Thursday, August 9, 2007

Cousin Scarlet

Just talked to Cousin Scarlet today. She will be appearing in her own Blog space any day soon.

My poor Cousin Scarlet had the toughest time with Aunt Fern. Fern had the rigid idea that names should be either family names OR come directly from the Bible. Since Scarlet wasn't either, she was often singled out when things went awry. When the four of us were together, things OFTEN went awry in Aunt Fern's world. Who knew you couldn't keep worms as pets? And we saw nothing wrong in peeing out in the woods if we couldn't get back to the farmhouse in time. If the boys could do it, so could we. Logical, but apparently, not 'ladylike'. And somehow, Scarlet was considered to be the 'ringleader'.
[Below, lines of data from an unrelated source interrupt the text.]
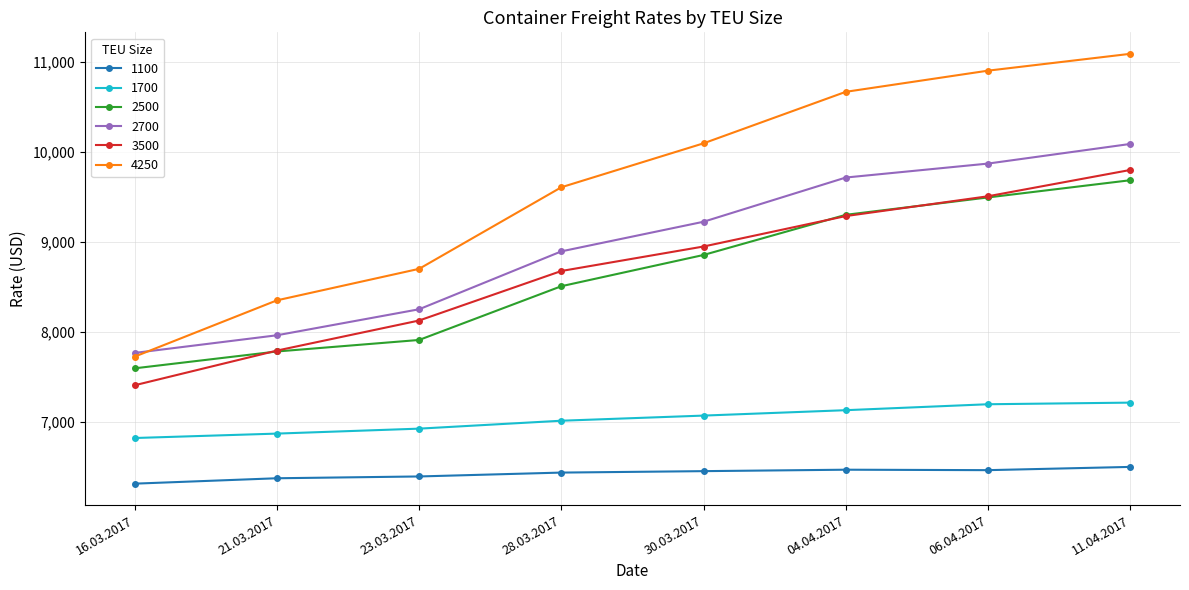

What is the sum of the 3500 values at 23.03.2017 and 21.03.2017?

15926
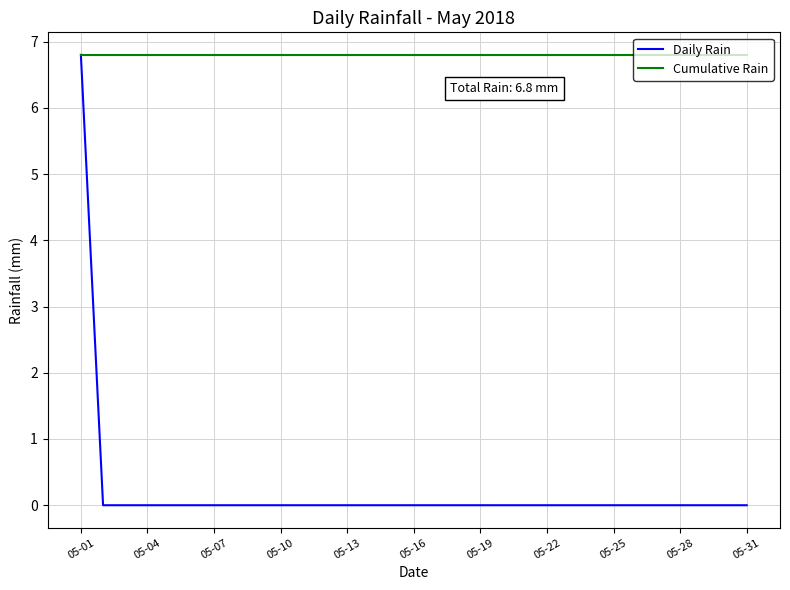

List the series in order of their overall mean, highest first.

Cumulative Rain, Daily Rain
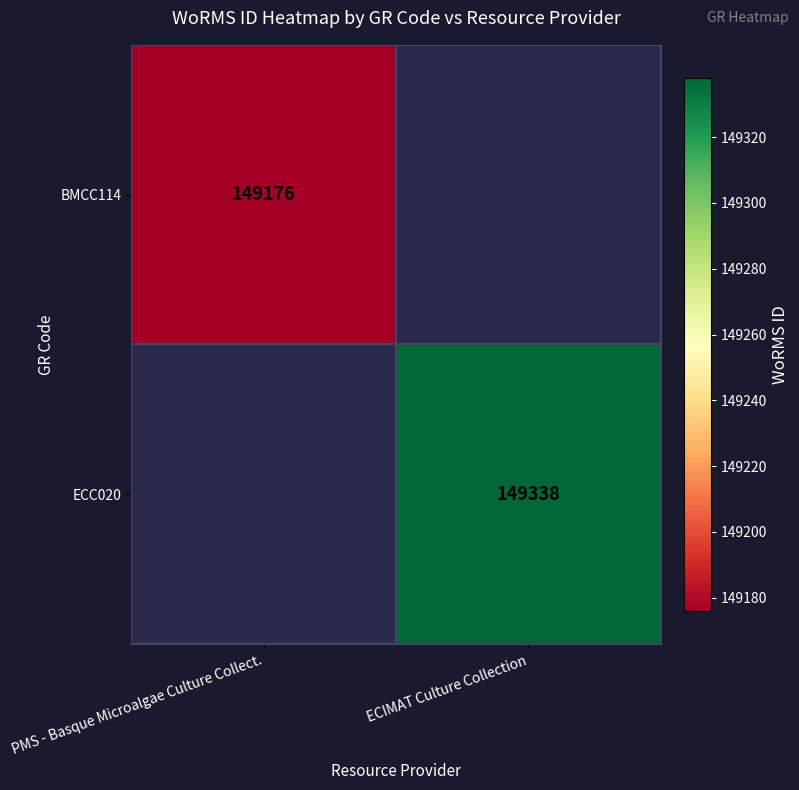

The BMCC114 series shows 260474 at PMS - Basque Microalgae Culture Collect.. True or false?

False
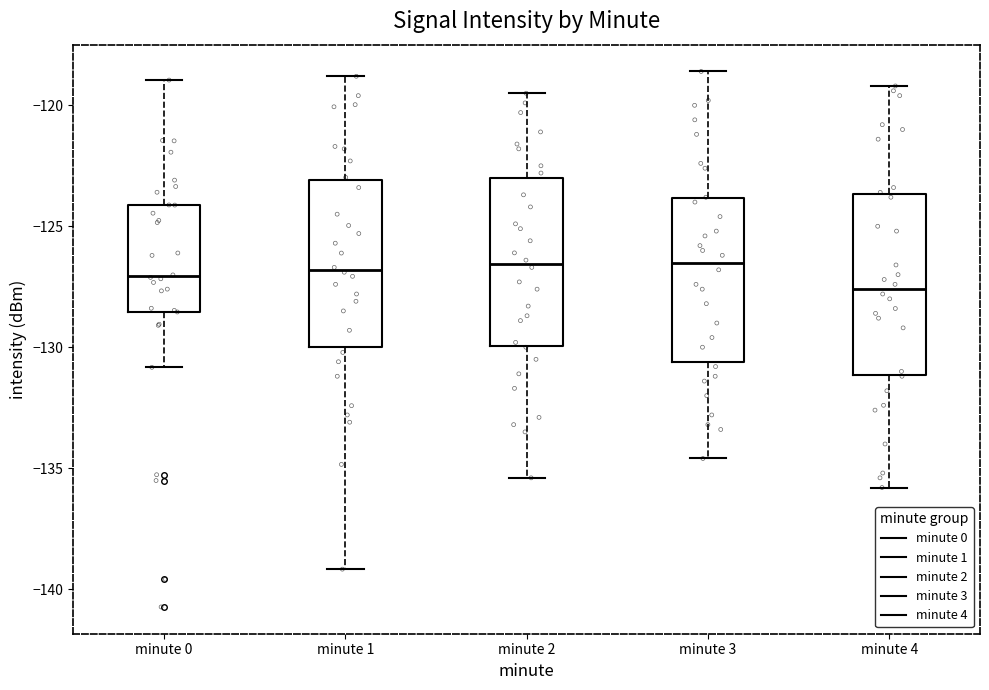

Reading left to right, transcribe this box plot: for each box, give where its median line is, the range the box spans, and where its two whiskers end, as read against the y-axis. The values are not printed on the chart, so give them approximately, as read against the axis.

minute 0: median -127.0, box -128.5 to -124.0, whiskers -131.0 to -119.0
minute 1: median -127.0, box -130.0 to -123.0, whiskers -139.0 to -119.0
minute 2: median -126.5, box -130.0 to -123.0, whiskers -135.5 to -119.5
minute 3: median -126.5, box -130.5 to -124.0, whiskers -134.5 to -118.5
minute 4: median -127.5, box -131.0 to -123.5, whiskers -136.0 to -119.0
Ahem. Truth be told, we all took turns leading each other astray. I found out where Uncle Bob hid his stash of illicit 'likker'. Poor Uncle Bob was Aunt Fern's Bachelor brother who had never had the nerve to leave the farm, let alone the small town he had grown up in, except for a short stint in the army, where he developed a taste for moonshine and girlie magazines.

We four little holy terrors used to sneak peaks at his naughty 'zines and compare our developing bosoms in despair while he was away out working the farm. Later, we would stalk his movements when he would take the long evening walks to visit his private stash of 'Knock You on Your Ass 'Shine'. To this day, we have no idea where he got that stuff, but Everclear has nothing on it.

The clearest memory is the night we decided that Aunt Fern's pet pig needed an earring to match the tag it wore proudly. We had been into Uncle Bob's likker stash, and armed with a darning needle, the four of us tried to coral the damned beast into submission.

We were caught, filthy, bedraggled, hiccuping and thoroughly battered. Aunt Fern had her suspicions about the state of our sobriety, but since she had no demon alcohol on hand, couldn't actually prove anything. However, Scarlet, being the one caught with the damning evidence of the darning needle, was sentenced to cross-stitch a sampler for Aunt Fern that summer, since she was so eager to poke holes into something. The rest of us were made to clean out the pig pen, a job we preferred to that of sitting politely under the eagle eye of The Aunt.

(Uncle Bob never did figure out why his moonshine consumption went up in the summer. I always thought he may have figured he was simply sipping more to soothe his flagging nerves having his nieces around!)